Perhaps a bit too hot. The proliferation of headlines on the science of emotion (a random sample: "Emotion affects political tolerance, UNL professor finds;" "Fake smile in a mirror makes you buy what you try on;" "For hospital patients, feelings are facts") can elicit another, unintended, feeling – confusion.

To help make sense of the sweeping research out there, and close the gap between those studying emotion and the rest of us, Yale University's June Gruber has launched a YouTube series called Experts in Emotion. The series includes interviews with a Who's Who in the field – including cognition expert Steven Pinker and happiness guru Dan Gilbert. It started as a resource for her psychology students, but Ms. Gruber hopes the series will shed light on what one of her colleagues describes as feelings' "exciting, mysterious, powerful influence on us."

Why turn to YouTube?

The science of emotion is still a relatively young field. And so there are a lot of exciting new findings emerging every day in scientists' laboratories. What both the public and the scientists needed was to build a bridge to better connect them. We all have a curiosity about what makes us happy, why we cry or laugh. ... There's so much both sides can gain from speaking to one another.

Why is understanding how feelings work so important?Emotions keep us alive. They are critical to our survival and evolution as a species. Fear, for example, tells us there is something threatening in the environment and alerts us to withdraw or stay vigilant. Fear keeps us safe. We wouldn't be the humans we are today without emotions. Period. We gain so much by understanding our emotions better.

One of the videos in your series has Facebook engineering director Arturo Bejar discussing social media. He's an interesting inclusion, given how emotionally fraught the Internet can be.

Understanding how we experience emotions online, and how we communicate them to others, is a brave new world. We are only beginning to scratch the surface. My colleagues and I are currently probing one of these mysteries in collaboration with Facebook. Our project is to understand the role of happiness and the social connections we form online with people all over the world.

You look at another surprising aspect of happiness.

Yes, work I'm doing with two colleagues (Iris Mauss of UC Berkeley and Maya Tamir of Boston College) looks at how too much happiness, or happiness experienced in the wrong context, can actually be harmful. It can lead you to take risks, perform more poorly in competitive situations and even predict negative mental health outcomes such as depression or bipolar disorder.
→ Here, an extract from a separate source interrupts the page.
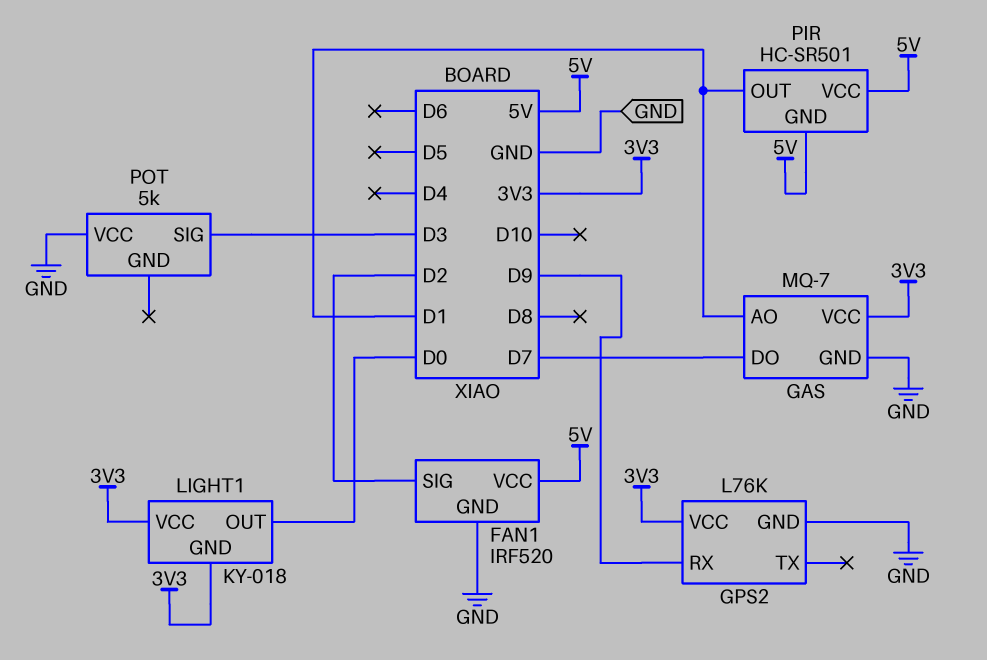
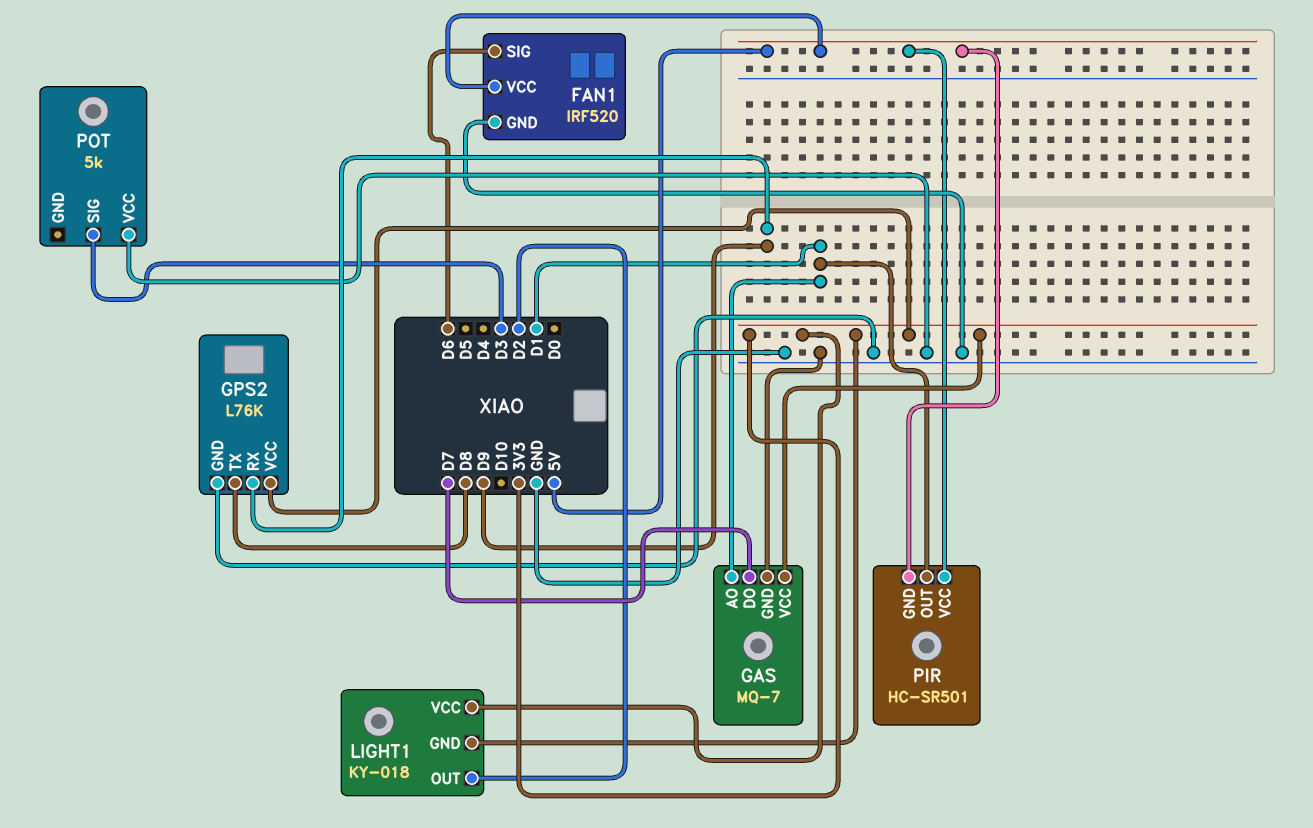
FAN1 pin SIG: D2 -> D6
GPS2 pin TX: none -> D8
LIGHT1 pin OUT: D0 -> D2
In her video, Ms. Mauss also discusses how striving for happiness makes it harder to achieve. Is there a way out of that?Flexibility. Acceptance. Adapting how we regulate our emotions. Greater awareness of what will make us happy. These things have one thing in common: They avoid the direct pursuit of happiness and instead lead people to make changes in their habits and their activities.

What's the payoff of raising the profile of our emotional lives on a social and political level?

Emotions are fundamentally social. We experience our richest emotions with others, and even in large groups. Emotions can quickly catch on like waves and flow from one individual to the next, and I would hope as a society we can move toward cultivating pro-social emotions like gratitude and compassion and watch their contagion unfold. One approach to this is by increasing emotional awareness about them.